中国・深センにある国家スーパーコンピューティングセンターの「ラインシャイン」システムは、国内で設計されたチップを使用しており、スーパーコンピューターの世界ランキング「トップ500」(2026年6月版)で首位を獲得した。
中国は10年に初めてトップ500の首位を獲得し、その後23年まで米国や日本と首位を争った。しかし、第1次トランプ米政権、そしてバイデン米大統領の下で実施された半導体・コンピューター関連輸出規制を受け、中国は23年にシステム提出を停止した。そのため、今回は中国にとって3年ぶりのリスト入りとなる。
ラインシャインは前回トップの米「エルキャピタン」を破った。
しかし、ロイターの取材に応じた技術・政策専門家らは、近年のコンピューティング業界の変化やランキング作成方法の違いから、今回の結果は中国がAI作業において世界最速のコンピューターを保有していることを意味するものではないと述べている。ラインシャインは、AIにより近いコンピューター作業をシミュレートするように設計されたベンチマークテストでは4位にランクインした。
専門家らは、今回のランキングにおける中国の勝利は、中国がチップ設計における努力を認められたいという願望の表れである可能性が高く、これは近年とは異なる傾向だと指摘した。

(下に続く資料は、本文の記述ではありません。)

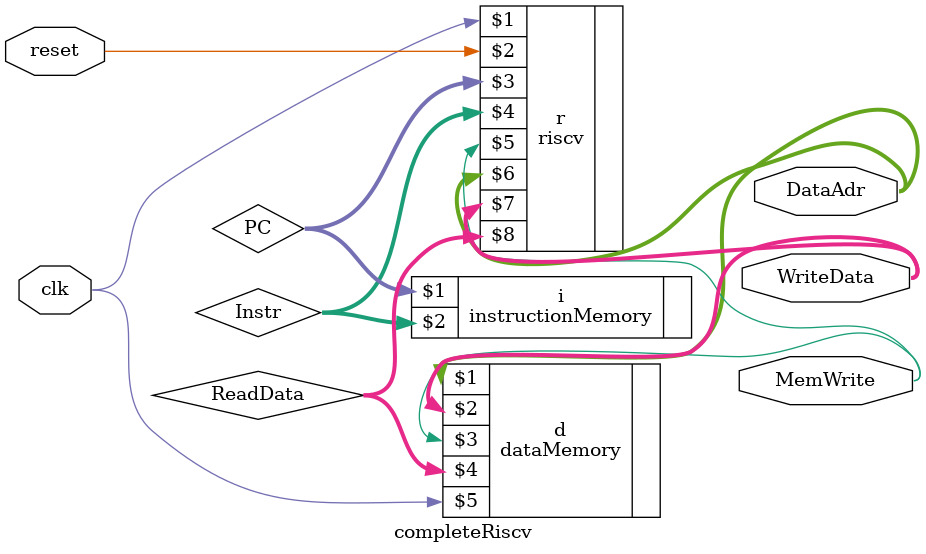
<source format=v>
`include "instructionMemory.v"
`include "dataMemory.v"
`include "riscv.v"

module completeRiscv(clk, reset, WriteData, DataAdr,MemWrite);

    input clk, reset;
    output [31:0] WriteData, DataAdr; 
    output MemWrite;

    wire [31:0] PC, Instr, ReadData;
  
    riscv r(clk, reset,PC,Instr,MemWrite, DataAdr, WriteData,ReadData);
    instructionMemory i( PC, Instr);
    dataMemory d(DataAdr, WriteData,MemWrite,ReadData,clk);

endmodule
</source>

スパコン専門企業インターセクト360リサーチのアディソン・スネル最高経営責任者(CEO)は「それがナンバー1のシステムであることに驚きはない。驚いたのは彼らがそれを提出し、評価を求めていることだ」と語った。
発表された結果の詳細によると、ラインシャインシステムには先端AIチップは搭載されていない。そうしたチップを製造するためのツールが依然として米輸出規制の対象となっているためとみられる。
カリフォルニア大学グローバル紛争協力研究所のシニアフェロー、ジミー・グッドリッチ氏は「中国は輸出規制が無意味だと世界に信じ込ませようとしている」と述べた。